# Data records:
^^^^^^^^^^^^^^^^

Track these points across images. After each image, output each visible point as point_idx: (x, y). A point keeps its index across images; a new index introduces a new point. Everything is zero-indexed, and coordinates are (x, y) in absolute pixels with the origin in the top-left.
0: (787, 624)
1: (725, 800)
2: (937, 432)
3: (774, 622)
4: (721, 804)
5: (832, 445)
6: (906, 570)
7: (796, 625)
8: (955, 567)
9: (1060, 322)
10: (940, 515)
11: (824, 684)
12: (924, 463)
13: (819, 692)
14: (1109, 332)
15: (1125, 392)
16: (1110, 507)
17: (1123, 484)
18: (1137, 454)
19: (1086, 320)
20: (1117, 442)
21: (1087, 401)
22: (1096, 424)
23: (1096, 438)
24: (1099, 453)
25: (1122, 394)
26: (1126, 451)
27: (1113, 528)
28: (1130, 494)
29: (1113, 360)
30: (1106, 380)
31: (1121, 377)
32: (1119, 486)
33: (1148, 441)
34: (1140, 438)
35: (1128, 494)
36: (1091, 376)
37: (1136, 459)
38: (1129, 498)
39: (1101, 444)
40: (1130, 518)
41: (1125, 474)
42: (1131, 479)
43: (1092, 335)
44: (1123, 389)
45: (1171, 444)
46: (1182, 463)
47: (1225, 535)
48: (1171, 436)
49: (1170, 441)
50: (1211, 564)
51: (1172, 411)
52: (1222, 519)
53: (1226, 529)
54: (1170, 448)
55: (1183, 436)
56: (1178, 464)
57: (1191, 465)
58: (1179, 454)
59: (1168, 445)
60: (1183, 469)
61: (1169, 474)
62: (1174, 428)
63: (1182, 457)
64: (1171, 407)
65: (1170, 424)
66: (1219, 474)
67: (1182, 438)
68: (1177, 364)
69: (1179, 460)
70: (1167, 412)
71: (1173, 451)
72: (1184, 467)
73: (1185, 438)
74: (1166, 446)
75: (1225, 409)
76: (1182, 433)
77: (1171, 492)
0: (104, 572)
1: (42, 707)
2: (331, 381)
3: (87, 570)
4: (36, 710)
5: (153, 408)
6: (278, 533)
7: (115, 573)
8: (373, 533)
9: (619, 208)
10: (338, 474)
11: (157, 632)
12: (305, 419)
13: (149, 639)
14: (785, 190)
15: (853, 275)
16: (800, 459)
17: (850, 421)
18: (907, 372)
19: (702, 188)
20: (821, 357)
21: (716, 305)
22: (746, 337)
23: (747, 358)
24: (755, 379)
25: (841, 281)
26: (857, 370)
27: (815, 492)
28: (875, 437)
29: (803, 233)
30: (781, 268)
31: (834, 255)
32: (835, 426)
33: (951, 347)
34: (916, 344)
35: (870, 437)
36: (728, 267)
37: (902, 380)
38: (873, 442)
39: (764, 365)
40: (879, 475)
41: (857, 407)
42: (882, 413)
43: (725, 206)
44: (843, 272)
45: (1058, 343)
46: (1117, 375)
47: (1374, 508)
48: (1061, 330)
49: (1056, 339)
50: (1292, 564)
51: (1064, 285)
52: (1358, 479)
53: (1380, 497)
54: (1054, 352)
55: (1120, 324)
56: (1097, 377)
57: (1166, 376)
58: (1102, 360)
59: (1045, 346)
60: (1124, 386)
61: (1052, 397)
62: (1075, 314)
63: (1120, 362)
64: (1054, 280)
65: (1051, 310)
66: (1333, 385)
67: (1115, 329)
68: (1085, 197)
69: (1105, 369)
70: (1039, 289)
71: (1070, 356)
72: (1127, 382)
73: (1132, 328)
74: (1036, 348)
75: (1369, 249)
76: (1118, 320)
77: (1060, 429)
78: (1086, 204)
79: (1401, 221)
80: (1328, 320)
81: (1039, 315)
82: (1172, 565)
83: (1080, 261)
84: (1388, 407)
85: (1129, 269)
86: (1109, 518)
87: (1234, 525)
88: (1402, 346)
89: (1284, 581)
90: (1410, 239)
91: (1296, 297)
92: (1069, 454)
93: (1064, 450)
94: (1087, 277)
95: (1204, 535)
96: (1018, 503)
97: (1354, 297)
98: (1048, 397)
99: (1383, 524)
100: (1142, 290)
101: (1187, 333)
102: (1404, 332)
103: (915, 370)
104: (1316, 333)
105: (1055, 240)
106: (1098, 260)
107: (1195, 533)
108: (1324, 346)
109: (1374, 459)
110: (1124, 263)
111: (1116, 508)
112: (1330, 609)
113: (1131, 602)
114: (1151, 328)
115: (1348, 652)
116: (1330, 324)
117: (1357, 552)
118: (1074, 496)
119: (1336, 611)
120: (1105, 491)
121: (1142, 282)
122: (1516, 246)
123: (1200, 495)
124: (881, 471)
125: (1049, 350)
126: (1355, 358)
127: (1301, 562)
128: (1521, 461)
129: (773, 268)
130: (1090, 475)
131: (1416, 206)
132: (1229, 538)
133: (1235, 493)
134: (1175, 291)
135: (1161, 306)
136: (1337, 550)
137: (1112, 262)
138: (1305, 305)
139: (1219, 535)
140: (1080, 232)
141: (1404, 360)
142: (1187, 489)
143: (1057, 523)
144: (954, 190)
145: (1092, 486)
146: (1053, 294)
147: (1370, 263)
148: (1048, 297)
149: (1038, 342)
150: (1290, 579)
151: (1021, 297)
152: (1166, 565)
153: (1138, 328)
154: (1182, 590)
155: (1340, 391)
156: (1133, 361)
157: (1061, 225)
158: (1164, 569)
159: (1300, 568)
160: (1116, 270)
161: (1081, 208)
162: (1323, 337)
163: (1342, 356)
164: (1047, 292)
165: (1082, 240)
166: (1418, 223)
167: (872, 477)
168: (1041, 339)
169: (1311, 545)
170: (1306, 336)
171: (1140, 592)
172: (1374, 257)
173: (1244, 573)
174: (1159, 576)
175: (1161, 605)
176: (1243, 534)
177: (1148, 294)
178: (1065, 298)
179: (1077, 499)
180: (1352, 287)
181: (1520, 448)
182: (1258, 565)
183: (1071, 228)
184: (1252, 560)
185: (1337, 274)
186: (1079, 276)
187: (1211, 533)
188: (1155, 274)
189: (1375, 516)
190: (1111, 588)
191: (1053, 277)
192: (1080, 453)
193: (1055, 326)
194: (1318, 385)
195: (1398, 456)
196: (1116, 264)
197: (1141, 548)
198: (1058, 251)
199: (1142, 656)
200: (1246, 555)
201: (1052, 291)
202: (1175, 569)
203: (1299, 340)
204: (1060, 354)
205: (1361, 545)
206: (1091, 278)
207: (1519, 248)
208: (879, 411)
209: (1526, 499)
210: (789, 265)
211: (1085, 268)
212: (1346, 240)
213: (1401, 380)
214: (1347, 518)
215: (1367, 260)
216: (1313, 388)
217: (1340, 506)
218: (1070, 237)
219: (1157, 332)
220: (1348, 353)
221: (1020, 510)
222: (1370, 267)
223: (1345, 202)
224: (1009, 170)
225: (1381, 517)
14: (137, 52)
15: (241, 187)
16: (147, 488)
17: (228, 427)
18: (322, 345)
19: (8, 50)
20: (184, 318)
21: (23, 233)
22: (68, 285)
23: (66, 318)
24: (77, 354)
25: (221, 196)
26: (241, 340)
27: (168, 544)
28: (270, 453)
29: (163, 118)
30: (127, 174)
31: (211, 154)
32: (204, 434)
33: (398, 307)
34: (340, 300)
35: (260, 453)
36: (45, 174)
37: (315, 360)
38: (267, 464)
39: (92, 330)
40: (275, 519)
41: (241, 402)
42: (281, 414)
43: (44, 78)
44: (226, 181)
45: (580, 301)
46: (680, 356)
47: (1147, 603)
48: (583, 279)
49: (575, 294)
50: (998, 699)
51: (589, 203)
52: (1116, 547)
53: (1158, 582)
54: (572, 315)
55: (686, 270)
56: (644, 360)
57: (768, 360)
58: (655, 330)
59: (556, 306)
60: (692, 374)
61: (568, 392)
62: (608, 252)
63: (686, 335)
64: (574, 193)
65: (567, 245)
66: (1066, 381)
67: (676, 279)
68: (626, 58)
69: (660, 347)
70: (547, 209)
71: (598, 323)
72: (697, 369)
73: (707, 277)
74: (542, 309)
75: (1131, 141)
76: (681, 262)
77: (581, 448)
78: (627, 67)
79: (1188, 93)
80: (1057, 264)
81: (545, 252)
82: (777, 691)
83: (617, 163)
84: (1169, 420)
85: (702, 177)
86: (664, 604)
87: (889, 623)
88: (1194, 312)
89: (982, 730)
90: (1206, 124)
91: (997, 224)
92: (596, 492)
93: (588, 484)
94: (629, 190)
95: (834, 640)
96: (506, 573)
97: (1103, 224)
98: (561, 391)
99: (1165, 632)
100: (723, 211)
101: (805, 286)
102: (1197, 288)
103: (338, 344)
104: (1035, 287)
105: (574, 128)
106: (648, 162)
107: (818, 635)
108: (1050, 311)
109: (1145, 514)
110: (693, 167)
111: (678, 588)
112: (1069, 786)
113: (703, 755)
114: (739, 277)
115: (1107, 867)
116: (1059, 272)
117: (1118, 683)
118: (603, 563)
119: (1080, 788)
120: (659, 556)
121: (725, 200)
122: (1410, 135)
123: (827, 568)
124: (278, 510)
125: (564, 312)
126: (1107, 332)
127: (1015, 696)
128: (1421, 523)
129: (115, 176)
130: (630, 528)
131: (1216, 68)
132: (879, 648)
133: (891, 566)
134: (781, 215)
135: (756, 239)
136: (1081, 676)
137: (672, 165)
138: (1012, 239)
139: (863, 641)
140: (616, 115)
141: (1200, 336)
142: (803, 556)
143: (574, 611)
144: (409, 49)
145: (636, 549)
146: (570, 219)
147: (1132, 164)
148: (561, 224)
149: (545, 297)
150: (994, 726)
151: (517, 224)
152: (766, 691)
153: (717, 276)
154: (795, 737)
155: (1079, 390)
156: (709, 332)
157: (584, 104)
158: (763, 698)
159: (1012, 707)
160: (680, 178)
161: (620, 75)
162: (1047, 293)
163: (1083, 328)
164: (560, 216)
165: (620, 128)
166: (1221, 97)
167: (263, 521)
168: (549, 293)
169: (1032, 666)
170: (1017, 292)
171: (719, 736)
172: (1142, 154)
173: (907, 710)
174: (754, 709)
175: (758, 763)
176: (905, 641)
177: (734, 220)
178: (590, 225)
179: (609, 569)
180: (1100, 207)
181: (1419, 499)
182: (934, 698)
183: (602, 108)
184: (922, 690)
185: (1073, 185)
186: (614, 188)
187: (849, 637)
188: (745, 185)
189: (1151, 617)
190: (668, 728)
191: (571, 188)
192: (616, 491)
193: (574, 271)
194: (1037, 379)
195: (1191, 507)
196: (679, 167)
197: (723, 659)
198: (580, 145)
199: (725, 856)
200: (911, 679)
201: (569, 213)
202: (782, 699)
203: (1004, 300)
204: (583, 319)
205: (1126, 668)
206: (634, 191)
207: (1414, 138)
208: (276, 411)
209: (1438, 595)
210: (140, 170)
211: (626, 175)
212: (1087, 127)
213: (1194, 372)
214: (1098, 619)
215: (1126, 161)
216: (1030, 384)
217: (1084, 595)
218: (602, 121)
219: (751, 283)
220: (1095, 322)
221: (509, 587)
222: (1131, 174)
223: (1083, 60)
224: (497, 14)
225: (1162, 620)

^^^^^^^^^^^^^^^^

# What is being asked:
From the line that has "137: (1112, 262)" through the line that has "193: (1055, 326)", copy every line exactly as it appears above, and leave out all others.

# Problem solution:
137: (1112, 262)
138: (1305, 305)
139: (1219, 535)
140: (1080, 232)
141: (1404, 360)
142: (1187, 489)
143: (1057, 523)
144: (954, 190)
145: (1092, 486)
146: (1053, 294)
147: (1370, 263)
148: (1048, 297)
149: (1038, 342)
150: (1290, 579)
151: (1021, 297)
152: (1166, 565)
153: (1138, 328)
154: (1182, 590)
155: (1340, 391)
156: (1133, 361)
157: (1061, 225)
158: (1164, 569)
159: (1300, 568)
160: (1116, 270)
161: (1081, 208)
162: (1323, 337)
163: (1342, 356)
164: (1047, 292)
165: (1082, 240)
166: (1418, 223)
167: (872, 477)
168: (1041, 339)
169: (1311, 545)
170: (1306, 336)
171: (1140, 592)
172: (1374, 257)
173: (1244, 573)
174: (1159, 576)
175: (1161, 605)
176: (1243, 534)
177: (1148, 294)
178: (1065, 298)
179: (1077, 499)
180: (1352, 287)
181: (1520, 448)
182: (1258, 565)
183: (1071, 228)
184: (1252, 560)
185: (1337, 274)
186: (1079, 276)
187: (1211, 533)
188: (1155, 274)
189: (1375, 516)
190: (1111, 588)
191: (1053, 277)
192: (1080, 453)
193: (1055, 326)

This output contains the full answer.